EXERCISE PROMPT:
Copy every row below word for word, leaving out the pictures.

"""

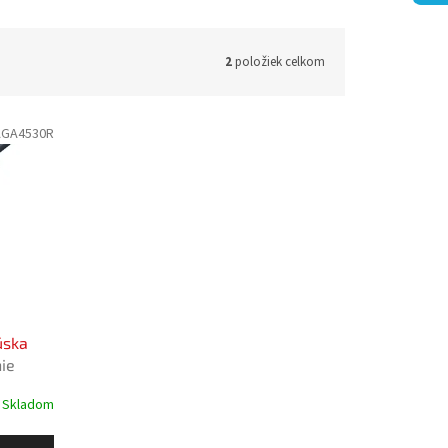
2
položiek celkom
GA4530R
úska
ie
Skladom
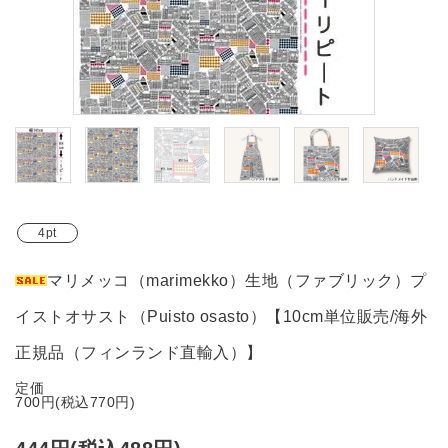
ブランド
ガイドライン
4pt
マリメッコ（marimekko）生地（ファブリック）プ
イストオサスト（Puisto osasto）【10cm単位販売/海外
正規品（フィンランド直輸入）】
定価
700円(税込770円)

"""

OUTPUT:
2
položiek celkom
GA4530R
úska
ie
Skladom
ブランド
ガイドライン
4pt
マリメッコ（marimekko）生地（ファブリック）プ
イストオサスト（Puisto osasto）【10cm単位販売/海外
正規品（フィンランド直輸入）】
定価
700円(税込770円)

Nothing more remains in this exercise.